Master of Information and Data Science – UC Berkeley

**«**Juanjo was an excellent student in my course on experiments and causal inference. He asked terrific questions, turned in great problem sets, and did a very conscientious job on a team project experimenting with how perceptions of competition affect productivity in math problems.**»**

**David Reiley**, professor.

**«**Juanjo was my student at UC Berkeley in a master's-level class on the design and analysis of randomized experiments for corporate research. He was without a doubt one of the stand-out students. I would highly recommend his skills. His performance was excellent.**»**

**David Broockman**, professor.

**«**I was impressed by the presentation Juanjo made in my class on research design and applications for data analysis. Juanjo demonstrated great storytelling skills, giving a convincing demonstration of the need for his proposal.
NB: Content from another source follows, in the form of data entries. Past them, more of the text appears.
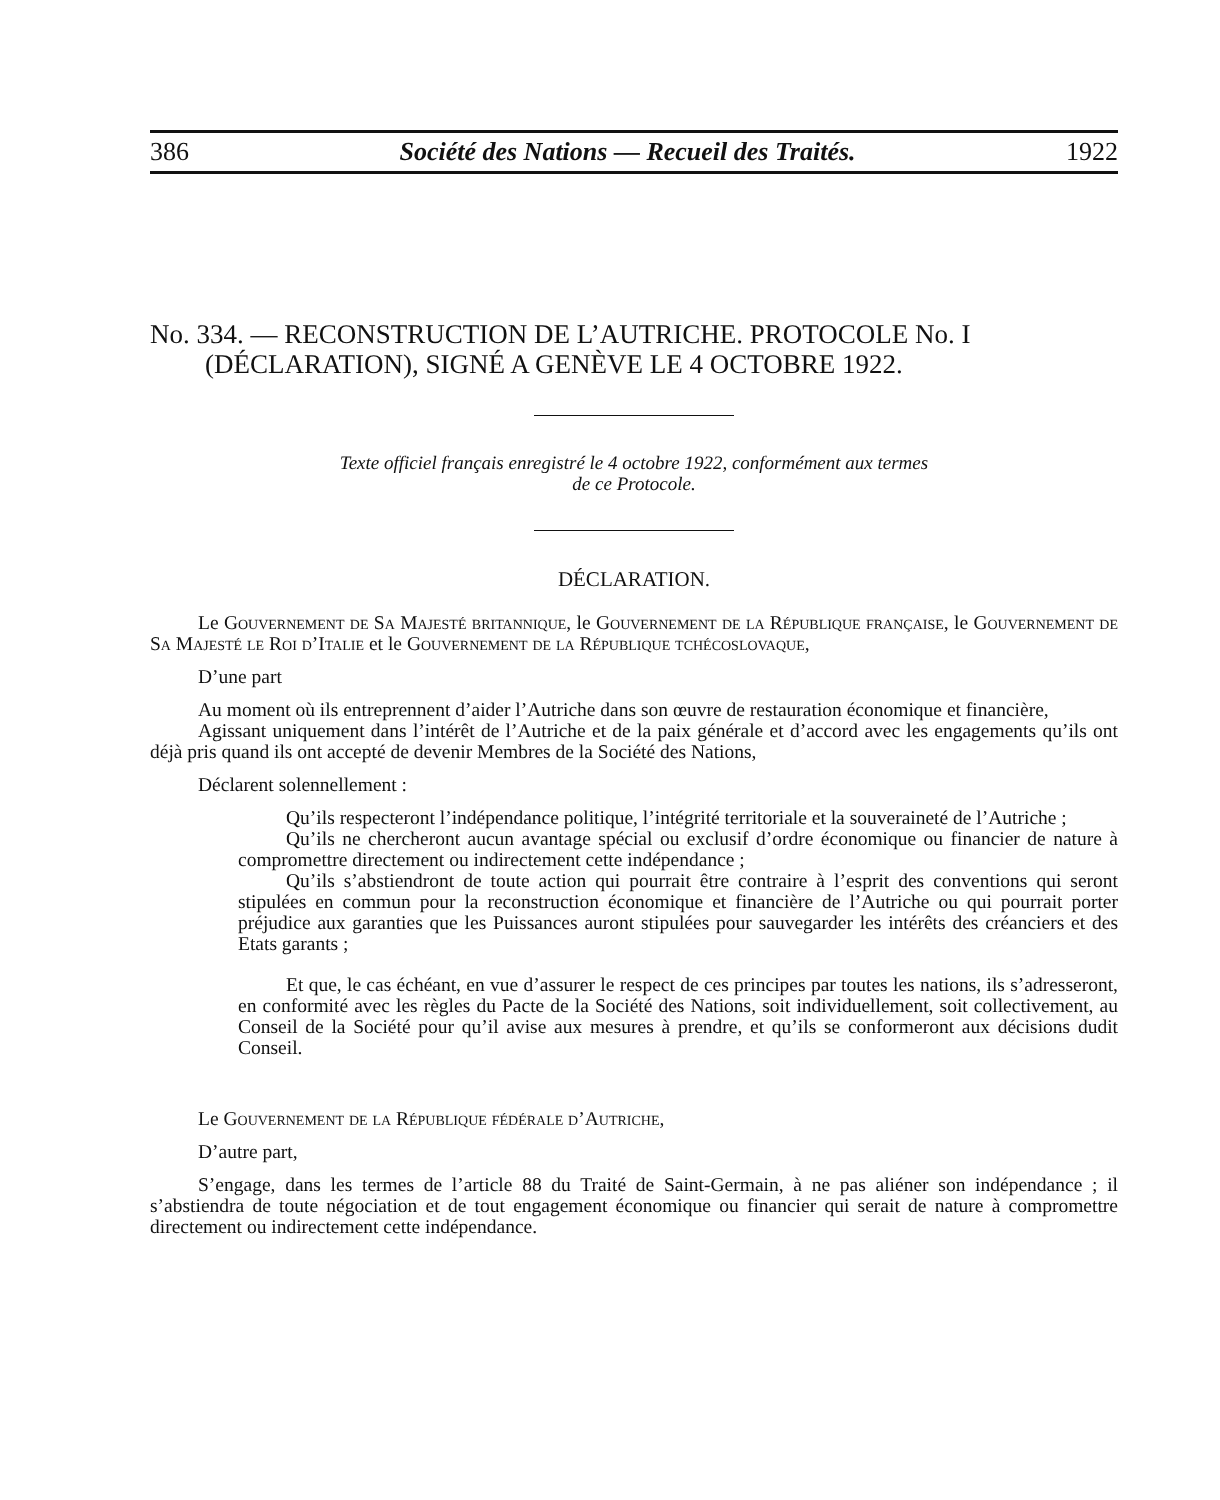386 Société des Nations — Recueil des Traités. 1922
No. 334. — RECONSTRUCTION DE L’AUTRICHE. PROTOCOLE No. I
(DÉCLARATION), SIGNÉ A GENÈVE LE 4 OCTOBRE 1922.
Texte officiel français enregistré le 4 octobre 1922, conformément aux termes
de ce Protocole.
DÉCLARATION.
Le Gouvernement de Sa Majesté britannique, le Gouvernement de la République française, le Gouvernement de Sa Majesté le Roi d’Italie et le Gouvernement de la République tchécoslovaque,
D’une part
Au moment où ils entreprennent d’aider l’Autriche dans son œuvre de restauration économique et financière,
Agissant uniquement dans l’intérêt de l’Autriche et de la paix générale et d’accord avec les engagements qu’ils ont déjà pris quand ils ont accepté de devenir Membres de la Société des Nations,
Déclarent solennellement :
Qu’ils respecteront l’indépendance politique, l’intégrité territoriale et la souveraineté de l’Autriche ;
Qu’ils ne chercheront aucun avantage spécial ou exclusif d’ordre économique ou financier de nature à compromettre directement ou indirectement cette indépendance ;
Qu’ils s’abstiendront de toute action qui pourrait être contraire à l’esprit des conventions qui seront stipulées en commun pour la reconstruction économique et financière de l’Autriche ou qui pourrait porter préjudice aux garanties que les Puissances auront stipulées pour sauvegarder les intérêts des créanciers et des Etats garants ;
Et que, le cas échéant, en vue d’assurer le respect de ces principes par toutes les nations, ils s’adresseront, en conformité avec les règles du Pacte de la Société des Nations, soit individuellement, soit collectivement, au Conseil de la Société pour qu’il avise aux mesures à prendre, et qu’ils se conformeront aux décisions dudit Conseil.
Le Gouvernement de la République fédérale d’Autriche,
D’autre part,
S’engage, dans les termes de l’article 88 du Traité de Saint-Germain, à ne pas aliéner son indépendance ; il s’abstiendra de toute négociation et de tout engagement économique ou financier qui serait de nature à compromettre directement ou indirectement cette indépendance.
He can articulate a good research question – simple, direct, specific, and yet still challenging – and can handle tough questions from an audience. He has a strong grasp of research design, with really great description of why he recommended the adoption of an experimental design and good discussion of the method itself.**»**

**Peter Norlander**, professor.

**«**Juanjo is that wonderful combination of capable, smart, hard-working guy who also happens to be highly personable. I'm happy to recommend him.**»**

**Annette Greiner**, professor.

M.S. in Statistical and Computational Information Processing –

**«**Juanjo was an excellent student in my Master's course "Neural Networks and Statistical Learning" at the Technical University of Madrid. He showed a very high motivation and capability not only to grasp fundamental aspects but also to address real problems. In addition, Juanjo is a very open a communicative person which makes him easy to share ideas and organize tasks.**»**

**Pedro J. Zufiria**, professor.

Sales Director, T&M – Yokogawa

**«**I had the opportunity to work with Juan Jose and it was really easy to choose and run the installation. Not a lot of people understand the difficulties to choose an appropriated equipment to do a specialized job. Juan Jose does! Congratulations!**»**

**Ramon Santos Yus**, client.

**«**Juan Jose is easy to work with, has a strategic mind, a genuine interest in people and other cultures. He easily understands complex matters and is a real team player.**»**

**Johan Waldelius**, colleague.